Оратор не занимается анализом исторических источников, не опровергает возражения своих возможных оппонентов и, больше того, не пытается даже вступать в спор с аргументацией, изложенной докладчиком. Основным методом внушения слушателям своих взглядов Введенский избирает ссылки на авторитеты. Одно за другим сыплются из его уст имена Гарнака, Содена, Готлиба Клейна, Сореля, Эдуарда Мейера и многих других историков, философов, богословов, признававших историческое существование Христа. Логика этой «аргументации» выглядит примерно так: вот ведь какие знаменитые люди признавали, как же вы можете отрицать?!
Это выглядит неубедительным даже для сторонников Введенского. Они немного смущены и ободряются только в наиболее эффектных местах речи оратора, когда он отпускает остроумную шутку, делает смелое и яркое сравнение, умело пускает в ход оружие тонкой иронии; здесь они разражаются аплодисментами. Но ведь надо что-то доказывать и что-то логически опровергать! Неизвестно, стороннику какого из двух лагерей принадлежит вызов, брошенный с галереи Введенскому в тот момент, когда он декларирует свое твердое убеждение в неправоте Луначарского:
— Докажите!
Здесь оратор делает маневр, который выглядит как прием, парирующий выпад противника, но по существу долженствующий лишь прикрыть прямую капитуляцию. Введенский отвечает голосу с галереи, потребовавшему у него доказательства:
— Для того, чтобы доказать всесторонне, нужно быть вооруженным всеми филологическими и богословскими знаниями не только лектору, но и слушающим. Но наша аудитория — не семинарий историко-филологического факультета…
В филологических знаниях он не может отказать своему оппоненту, но делает прозрачный намек на то, что-де многоуважаемый Луначарский не является богословом. Что же касается аудитории, то он, митрополит, подозревает, что она не разбирается не только в теологии, но и в филологии. Поэтому нечего ему здесь заниматься доказательством своих взглядов, достаточно будет, если он снизойдет до простого их изложения. А в подкрепление того, что он не должен метать бисер перед животными известного рода, Введенский ссылается еще на один авторитет: это О. Хвольсон, написавший небезызвестную книгу под интригующим заглавием: «Гегель, Геккель, Коссут и двенадцатая заповедь». Здесь не так существенны перечисляемые в этом заголовке имена, как ссылка на некую «двенадцатую заповедь», обязывающую не писать и не говорить о том, чего полностью не знаешь. В применении к данному случаю это должно было, по Введенскому, означать, что рассуждать о личности Христа могут только богословы.
....
Напишите продолжение отрывка о диспуте Введенского с Луначарским, начав сразу после его последнего предложения. Записи здесь не понадобятся.

Содержание записей:
....
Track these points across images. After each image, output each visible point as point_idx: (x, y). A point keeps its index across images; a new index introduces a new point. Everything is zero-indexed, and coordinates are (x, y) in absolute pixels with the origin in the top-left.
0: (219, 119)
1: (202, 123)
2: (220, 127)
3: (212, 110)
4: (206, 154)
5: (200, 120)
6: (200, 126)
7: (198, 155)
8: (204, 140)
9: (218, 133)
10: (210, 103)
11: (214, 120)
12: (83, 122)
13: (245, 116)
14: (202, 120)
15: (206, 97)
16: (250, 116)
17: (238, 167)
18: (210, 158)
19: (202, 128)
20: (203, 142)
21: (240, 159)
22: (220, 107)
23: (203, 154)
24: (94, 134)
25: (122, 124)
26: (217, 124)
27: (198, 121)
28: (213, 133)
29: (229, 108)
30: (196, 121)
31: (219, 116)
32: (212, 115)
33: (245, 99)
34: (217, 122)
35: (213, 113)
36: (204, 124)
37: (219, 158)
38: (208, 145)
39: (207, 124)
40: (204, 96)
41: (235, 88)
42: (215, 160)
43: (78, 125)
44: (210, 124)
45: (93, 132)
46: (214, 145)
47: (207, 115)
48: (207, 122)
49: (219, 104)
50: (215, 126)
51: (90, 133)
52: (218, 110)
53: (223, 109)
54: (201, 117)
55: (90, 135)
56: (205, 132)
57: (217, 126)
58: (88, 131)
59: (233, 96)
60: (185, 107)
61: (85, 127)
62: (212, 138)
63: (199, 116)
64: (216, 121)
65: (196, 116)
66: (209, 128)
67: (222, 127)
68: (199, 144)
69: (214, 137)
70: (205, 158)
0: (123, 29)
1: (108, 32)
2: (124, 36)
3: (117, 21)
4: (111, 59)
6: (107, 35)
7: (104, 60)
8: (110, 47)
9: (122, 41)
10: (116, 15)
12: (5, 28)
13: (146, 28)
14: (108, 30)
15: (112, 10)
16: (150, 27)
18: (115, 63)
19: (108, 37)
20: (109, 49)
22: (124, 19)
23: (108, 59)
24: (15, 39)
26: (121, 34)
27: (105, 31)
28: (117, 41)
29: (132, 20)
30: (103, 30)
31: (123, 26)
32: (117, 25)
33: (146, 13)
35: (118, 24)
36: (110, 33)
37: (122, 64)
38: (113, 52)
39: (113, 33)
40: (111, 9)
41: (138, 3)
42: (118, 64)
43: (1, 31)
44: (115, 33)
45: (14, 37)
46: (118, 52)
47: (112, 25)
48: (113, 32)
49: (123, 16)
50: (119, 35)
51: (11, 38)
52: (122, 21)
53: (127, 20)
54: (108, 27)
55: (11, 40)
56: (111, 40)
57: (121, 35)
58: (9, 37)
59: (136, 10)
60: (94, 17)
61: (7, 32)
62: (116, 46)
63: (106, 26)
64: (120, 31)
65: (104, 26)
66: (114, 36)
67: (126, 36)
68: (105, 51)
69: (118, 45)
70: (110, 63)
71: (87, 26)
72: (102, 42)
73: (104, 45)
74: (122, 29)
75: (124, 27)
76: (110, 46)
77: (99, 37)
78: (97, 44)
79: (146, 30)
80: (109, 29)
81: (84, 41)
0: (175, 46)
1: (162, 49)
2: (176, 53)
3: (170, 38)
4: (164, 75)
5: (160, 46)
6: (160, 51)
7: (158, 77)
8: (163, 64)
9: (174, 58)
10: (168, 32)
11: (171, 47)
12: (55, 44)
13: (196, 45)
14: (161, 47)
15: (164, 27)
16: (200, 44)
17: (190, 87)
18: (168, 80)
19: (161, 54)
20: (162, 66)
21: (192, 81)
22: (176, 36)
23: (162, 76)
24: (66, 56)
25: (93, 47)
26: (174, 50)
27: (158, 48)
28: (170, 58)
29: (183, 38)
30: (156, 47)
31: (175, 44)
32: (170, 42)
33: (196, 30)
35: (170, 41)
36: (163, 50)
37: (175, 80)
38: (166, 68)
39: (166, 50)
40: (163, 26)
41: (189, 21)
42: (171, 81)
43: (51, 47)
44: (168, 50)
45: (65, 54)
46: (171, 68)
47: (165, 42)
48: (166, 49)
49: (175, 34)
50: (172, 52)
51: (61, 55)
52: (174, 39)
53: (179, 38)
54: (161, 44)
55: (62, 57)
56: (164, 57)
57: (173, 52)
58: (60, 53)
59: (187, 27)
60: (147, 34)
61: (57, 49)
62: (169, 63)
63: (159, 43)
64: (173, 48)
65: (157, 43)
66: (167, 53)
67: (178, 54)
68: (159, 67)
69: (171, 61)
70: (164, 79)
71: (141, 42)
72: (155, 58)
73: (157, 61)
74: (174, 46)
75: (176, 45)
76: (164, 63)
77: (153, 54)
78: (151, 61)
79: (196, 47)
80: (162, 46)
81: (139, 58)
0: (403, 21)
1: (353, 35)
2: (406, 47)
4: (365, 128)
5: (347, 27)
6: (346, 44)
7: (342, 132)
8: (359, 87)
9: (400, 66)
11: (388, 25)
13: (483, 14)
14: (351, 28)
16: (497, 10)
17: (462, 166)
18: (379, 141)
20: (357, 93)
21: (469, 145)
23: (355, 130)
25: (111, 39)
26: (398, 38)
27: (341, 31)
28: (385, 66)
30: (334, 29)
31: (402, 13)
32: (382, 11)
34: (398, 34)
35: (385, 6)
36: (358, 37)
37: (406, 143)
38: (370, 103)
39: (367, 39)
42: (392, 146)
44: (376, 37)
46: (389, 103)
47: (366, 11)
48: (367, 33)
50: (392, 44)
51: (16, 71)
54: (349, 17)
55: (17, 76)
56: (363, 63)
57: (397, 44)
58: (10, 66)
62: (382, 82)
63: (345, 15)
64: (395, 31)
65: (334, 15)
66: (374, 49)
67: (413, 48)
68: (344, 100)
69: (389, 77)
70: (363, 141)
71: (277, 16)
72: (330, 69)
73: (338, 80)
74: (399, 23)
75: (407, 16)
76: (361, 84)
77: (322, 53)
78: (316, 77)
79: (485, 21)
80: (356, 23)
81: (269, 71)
....
Письменный ответ:
Прежде всего это было неверно по существу. Если даже речь идет о Христе-боге, то и здесь предоставить богословам монополию мышления могут только фанатически верующие люди. Кто имеет моральное или какое-либо иное право лишать любого человека возможности размышлять над тем, во что он должен верить и должен ли он вообще верить?! Но в диспуте, о котором мы здесь рассказываем, речь шла не о Христе-боге, а об Иисусе-человеке: существовал ли он в исторической действительности, и если существовал, то каков он был. Уж в этом решающее слово должно принадлежать, конечно, не богословам, а историкам. И многие авторы христологических трудов, будучи по профессии богословами, применяли методы исторического анализа, становясь для данного случая историками, и только тогда они добивались результатов, имеющих научную ценность. А поскольку это так, то претензия Введенского на монополию богословов в обсуждаемом вопросе оказывается совершенно беспредметной.
Сторонники церковной точки зрения проводили митрополита аплодисментами. Это не могло, однако, скрыть того обстоятельства, что богослов фактически уклонился от спора по существу вопроса.
Не в порядке критики или «разоблачения», а для констатации несомненного факта следует сказать, что люди, стоящие на позициях христианской религии, должны стремиться, если они не хотят сойти с этих позиций, отстаивать историчность Иисуса, независимо от того, как дело выглядит в свете объективных исторических данных. Земное бытие человека, в которого воплотилось на несколько десятилетий второе лицо божественной Троицы, его смерть и воскресение — признание этих фактов составляет основу догматической системы христианства. Без исторического Иисуса нет христианской религии.
Понятно, что идеологи этой религии стараются во что бы то ни стало отстаивать историческое бытие ее основателя. А так как реальных аргументов для доказательства этого тезиса не хватает, приходится становиться в позицию отрицания самой необходимости этих доказательств. Конечно, голословное утверждение историчности Христа столь же неприемлемо, как и огульное его отрицание.
Мог ли он не быть?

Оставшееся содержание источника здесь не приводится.